120 hours a week? There are only 168 hours in a week as it is. That leaves less than 7 hours a day to do everything else, including sleep. I have a very interesting tutorial on aircraft crew rest rules that cites numerous studies showing that less than on 7 hours sleep a night, a human being can only operate at 80% effectiveness (no matter what the measure of effectiveness is).
I have put in some rather mind-boggling hours in my life, but aside from a single stretch of five days awake (at the end of which I was hallucinating), I don’t think I have sustained 120 hour weeks for more than 3 weeks at a time. I may have almost done it during the three week stretch where I was finishing my thesis. But I also slept for two solid days afterward.
I fondly remember one of my managers at the large megacorp where I pushed electrons around for 9 years. He was the manager of engineering, even though he had no degree in engineering or science. But he did have a Masters degree in Child Psychology, and he played golf with the bean counters. His nickname was “Muskrat”, which I now realize is an insult to muskrats.
During the pioneering years people in the US worked around 50% longer hours (as did the English during the industrial revolution). They worked longer hours than the average Chinese person does today. I have come to suspect that there is actually a strong correlation between number of hours worked and increasing prosperity.
I expect space pioneers will work very longs hours, historically, it is what pioneers/immigrants do, and eventually, they tend to get very well rewarded for it.
There are different kinds of work and what a pioneer or an industrial line worker does is different from what you are doing when you are intensely thinking (coding, data analysis, writing, etc.). It is the latter I was referring to when I said that 6 hours a day is typically the best you can expect for sustainable effort. Short intense bursts for deadlines, etc. are different, but in my experience, many of the people who continually work very long hours are either inefficient or working their way to burnout.
(There is the third type in science: the true obsessives who, like Newton, only remember to eat and sleep when they notice their cognitive powers declining. It is trying to keep up with these folks that gives many others burnout.)
His nickname was “Muskrat”, which I now realize is an insult to muskrats.
Did he have pointy hair?
MfK, All,
Do read my commentary An Interesting Side Comment by Michael Griffin.
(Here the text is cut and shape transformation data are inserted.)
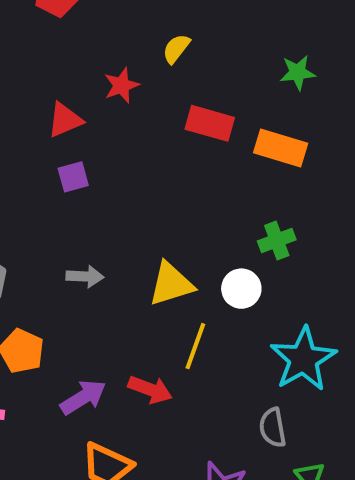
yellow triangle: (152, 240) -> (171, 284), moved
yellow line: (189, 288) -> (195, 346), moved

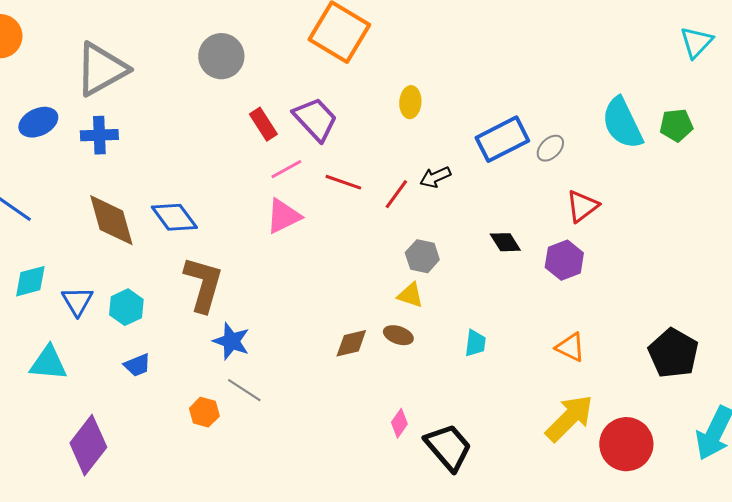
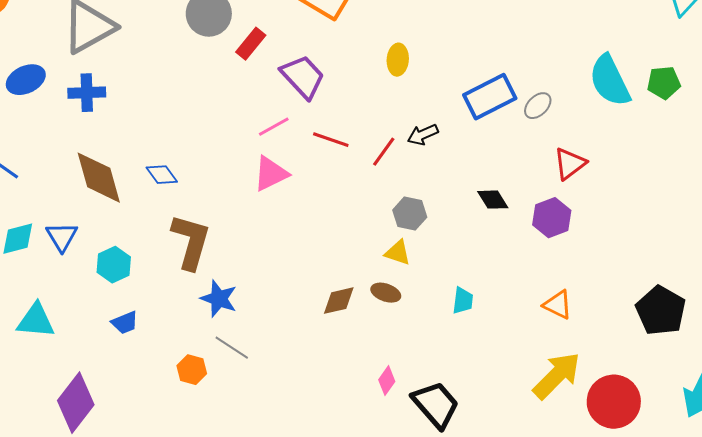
red rectangle: (263, 124) -> (251, 44), moved, turned 72
blue diamond: (174, 217) -> (162, 175), size x0.7
blue triangle: (77, 301) -> (62, 237), moved

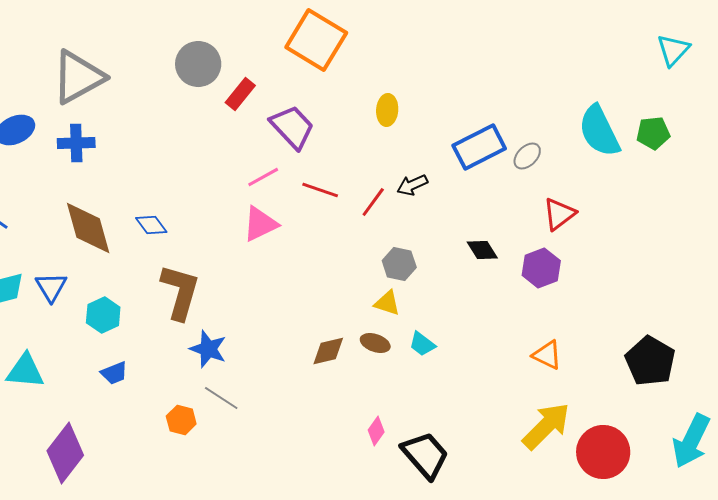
cyan trapezoid: (463, 301) -> (422, 344), moved, turned 120

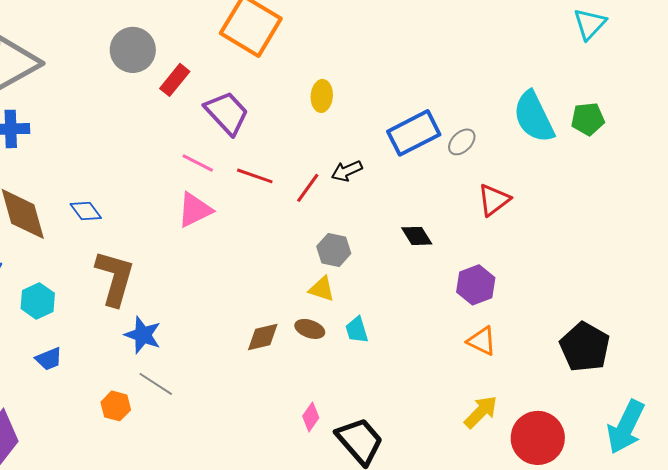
cyan triangle: (673, 50) -> (590, 24), moved
pink line: (263, 177) -> (198, 163), turned 56
purple hexagon: (541, 268) -> (476, 285), moved
cyan trapezoid: (422, 344) -> (357, 330), turned 36
yellow arrow: (546, 426) -> (481, 412), size x0.7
I will warn everyone that it is much longer than Rand’s postings. I’m learning how to write quality shorter pieces. Some people have also suggested that the piece is more about me than Griffin. I don’t agree.
Yes, Mike Griffin did say in public that he worked 18 hours a day 7 days a week. One or two people here (don’t you just love understatement?) have occasionally said negative things about Griffin’s leadership of NASA. If Griffin was anywhere near keeping that kind of schedule, that can explain a great deal of his performance.
TL:DR; – girls have lives.
Or to put it more diplomatically, they have lives other than work.
Rand, no he didn’t have pointy hair, aka Dilbert. But he was a thoroughly unpleasant man. One of his specialties was to mimeograph what were called Drafting Rabbit guidelines about things that mattered to him. Most of the time they were about ridiculous things, such as people forgetting to turn their Applicon or CALMA workstations off at the end of the shift or the electricity wasted by people listening to radios. He hated people talking on non work related topics. These came out about once a week, and were derisively known as either as Dumb Bunny Grams or Rabbit Droppings. We had a lot of contract employees at the time, and they just wouldn’t put up with the stuff.
Regarding technical decisions, he knew nothing of the field, was proud of this, and always went with the cheapest option.
Frankly, the pointy haired boss would have been an improvement. BTW, he HATED Dilbert with a passion. Several of us submitted Dumb Bunny Grams to Mr. Adams, and I recall that he used a few of them.
As to the article, my current client really gets the directs to work uncompensated time, to the tune of about 20 hours per week. A few of them work six 12 hour days for the 40 hours pay. Suckers.